Justin Novak - Disfigurine 10
On
saisit toute la portée de la scène du ballet, révélatrice du principe caché qui
soutient la fable. Scène dont le choix s'éclaire encore quand on connaît
l'intérêt du cinéaste pour l'art du ballet, qu'il qualifie de « métaphore de
toutes les oeuvres artistiques ». Il faut souligner que cet intérêt n'est pas
sans rapport avec le cinéma puisqu'il est étroitement lié à son admiration sans
réserve pour le film-culte de Powell et Pressburger, Les chaussons rouges
(1948), film d'un antinaturalisme déclaré et également vénéré par Scorsese et
Coppola. En outre, on se souvient d’un précédent : la séquence de L'impasse (1973),
dans laquelle Carlito est littéralement transporté par la vision qu’il a,
depuis un toit voisin, de son amie répétant des mouvements de ballet dans une
salle de danse. Cas de figure rarissime où, par l'effet de l'art sublimant la
beauté, le voyeur devient voyant.
Réalité
du cauchemar
L'enseignement ultime de cette fable est sans appel.

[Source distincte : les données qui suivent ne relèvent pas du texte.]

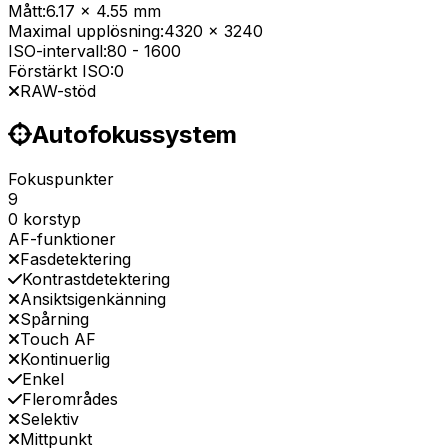
Mått:
6.17 x 4.55 mm
Maximal upplösning:
4320 x 3240
ISO-intervall:
80
-
1600
Förstärkt ISO:
0
RAW-stöd
Autofokussystem
Fokuspunkter
9
0 korstyp
AF-funktioner
Fasdetektering
Kontrastdetektering
Ansiktsigenkänning
Spårning
Touch AF
Kontinuerlig
Enkel
Flerområdes
Selektiv
Mittpunkt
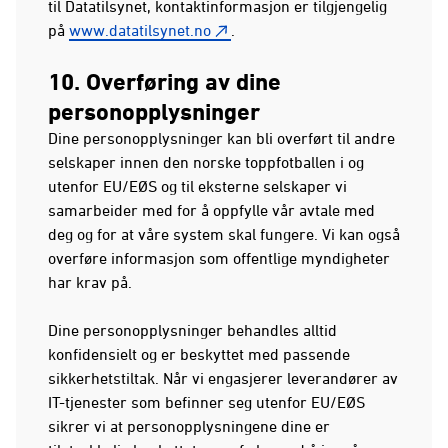
til Datatilsynet, kontaktinformasjon er tilgjengelig
på
www.datatilsynet.no
.
10. Overføring av dine
personopplysninger
Dine personopplysninger kan bli overført til andre
selskaper innen den norske toppfotballen i og
utenfor EU/EØS og til eksterne selskaper vi
samarbeider med for å oppfylle vår avtale med
deg og for at våre system skal fungere. Vi kan også
overføre informasjon som offentlige myndigheter
har krav på.
Dine personopplysninger behandles alltid
konfidensielt og er beskyttet med passende
sikkerhetstiltak. Når vi engasjerer leverandører av
IT-tjenester som befinner seg utenfor EU/EØS
sikrer vi at personopplysningene dine er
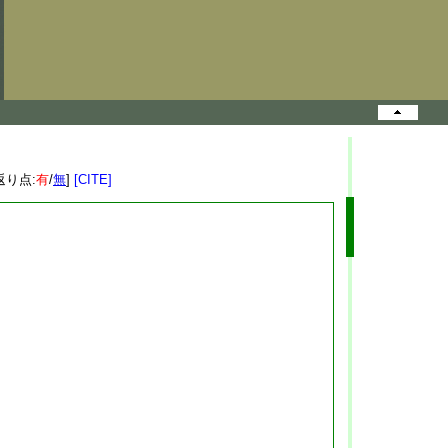
返り点:
有
/
無
]
[CITE]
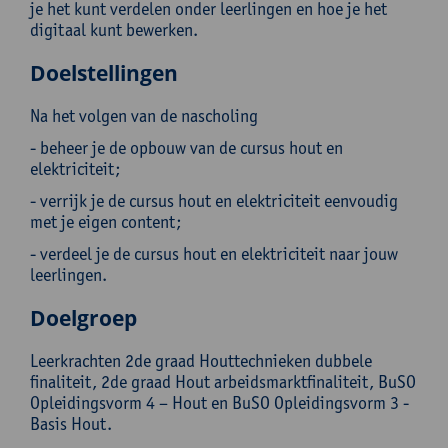
je het kunt verdelen onder leerlingen en hoe je het
digitaal kunt bewerken.
Doelstellingen
Na het volgen van de nascholing
- beheer je de opbouw van de cursus hout en
elektriciteit;
- verrijk je de cursus hout en elektriciteit eenvoudig
met je eigen content;
- verdeel je de cursus hout en elektriciteit naar jouw
leerlingen.
Doelgroep
Leerkrachten 2de graad Houttechnieken dubbele
finaliteit, 2de graad Hout arbeidsmarktfinaliteit, BuSO
Opleidingsvorm 4 – Hout en BuSO Opleidingsvorm 3 -
Basis Hout.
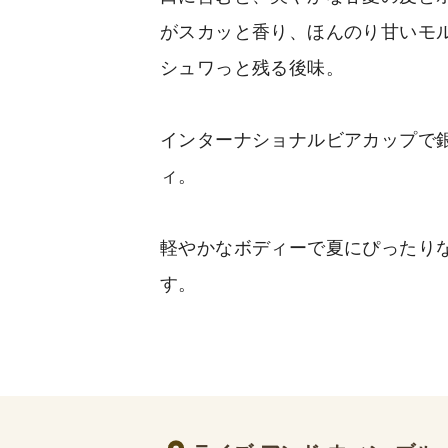
がスカッと香り、ほんのり甘いモ
シュワっと残る後味。
インターナショナルビアカップで
ィ。
軽やかなボディーで夏にぴったり
す。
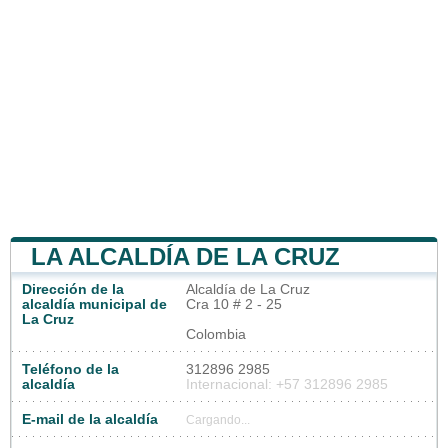
LA ALCALDÍA DE LA CRUZ
Dirección de la
Alcaldía de La Cruz
alcaldía municipal de
Cra 10 # 2 - 25
La Cruz
Colombia
Teléfono de la
312896 2985
alcaldía
Internacional: +57 312896 2985
E-mail de la alcaldía
Cargando...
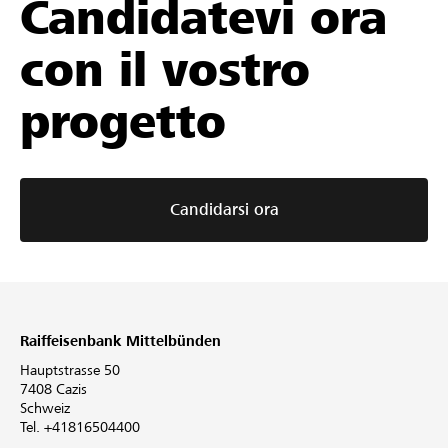
Candidatevi ora
con il vostro
progetto
Candidarsi ora
Raiffeisenbank Mittelbünden
Hauptstrasse 50
7408 Cazis
Schweiz
Tel. +41816504400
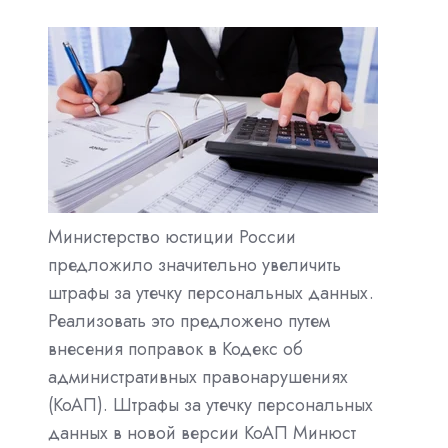
Министерство юстиции России
предложило значительно увеличить
штрафы за утечку персональных данных.
Реализовать это предложено путем
внесения поправок в Кодекс об
административных правонарушениях
(КоАП). Штрафы за утечку персональных
данных в новой версии КоАП Минюст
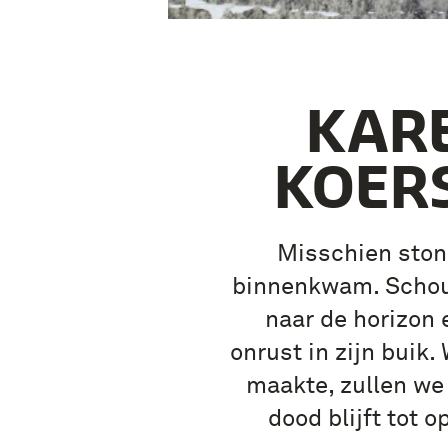
KARE
KOER
Misschien stond
binnenkwam. Schou
naar de horizon 
onrust in zijn buik
maakte, zullen we 
dood blijft tot 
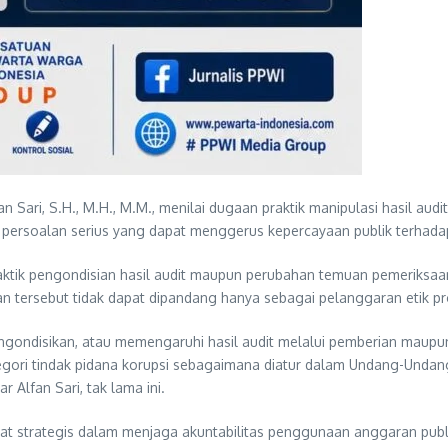
fan Sari, S.H., M.H., M.M., menilai dugaan praktik manipulasi hasil 
 persoalan serius yang dapat menggerus kepercayaan publik terhad
aktik pengondisian hasil audit maupun perubahan temuan pemeriksaa
n tersebut tidak dapat dipandang hanya sebagai pelanggaran etik pr
mengondisikan, atau memengaruhi hasil audit melalui pemberian mau
egori tindak pidana korupsi sebagaimana diatur dalam Undang-Und
 Alfan Sari, tak lama ini.
at strategis dalam menjaga akuntabilitas penggunaan anggaran publik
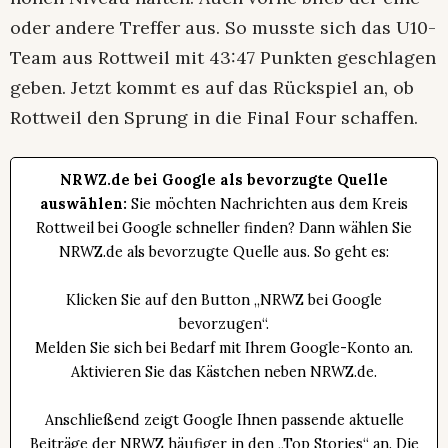
oder andere Treffer aus. So musste sich das U10-
Team aus Rottweil mit 43:47 Punkten geschlagen
geben. Jetzt kommt es auf das Rückspiel an, ob
Rottweil den Sprung in die Final Four schaffen.
NRWZ.de bei Google als bevorzugte Quelle
auswählen:
Sie möchten Nachrichten aus dem Kreis
Rottweil bei Google schneller finden? Dann wählen Sie
NRWZ.de als bevorzugte Quelle aus. So geht es:
Klicken Sie auf den Button „NRWZ bei Google
bevorzugen“.
Melden Sie sich bei Bedarf mit Ihrem Google-Konto an.
Aktivieren Sie das Kästchen neben NRWZ.de.
Anschließend zeigt Google Ihnen passende aktuelle
Beiträge der NRWZ häufiger in den „Top Stories“ an. Die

L'ubiquité tant fantasmée par ces « commerciaux créatifs » advient finalement
dans le troisième rêve de notre jeune cadre. En l'occurrence, un cauchemar
comme on n'en souhaite à personne. Tout s'y conjugue pour causer sa perte. Les
éléments de la réalité, mêlés cette fois avec un élément d'imagination pure
(une jumelle vengeresse), y sont redistribués d'une telle façon qu'elle
pourrait croire, à son réveil, que tout y est faux. Et pourtant... A
cette occasion, on se rend compte que derrière la panoplie d'objets techniques
que répand la publicité marchande sur la foi d'un sort ainsi domestiqué, le
tragique est toujours là. Plus encore, ces objets, loin de conjurer le destin,
peuvent fort bien s'en révéler des vecteurs implacables. De fait, dans ce
dernier rêve d'Isabelle, dépourvu de paroles, l'inévitable téléphone portable,
comme détenant une capacité maléfique, se met à sonner sans que l'on sache
pourquoi et déclenche ainsi tout seul le dernier acte de la tragédie. Au coeur
de la nuit, sa sonnerie impersonnelle et obsédante retentit alors comme la voix
du malheur.
Selon
son habitude, Brian de Palma ne recourt au dionysiaque que pour servir une
forme et un propos foncièrement apolliniens. Le simple « entertainment » n'est
pas son fait, comme le clamait Phantom of the Paradise, dès 1974. Cette part de
dionysiaque, il ne faut pas s'y tromper, il l'inscrit sciemment dans une
tradition qui, loin de flatter les penchants au dérèglement des actes et des
perceptions, au contraire les fustige. Relevant de la catharsis, l'esthétique
du cinéaste puise en effet une part de son inspiration dans l'ancien Parnasse
européen. De nombreuses allusions, dans l'ensemble de son oeuvre, en témoignent.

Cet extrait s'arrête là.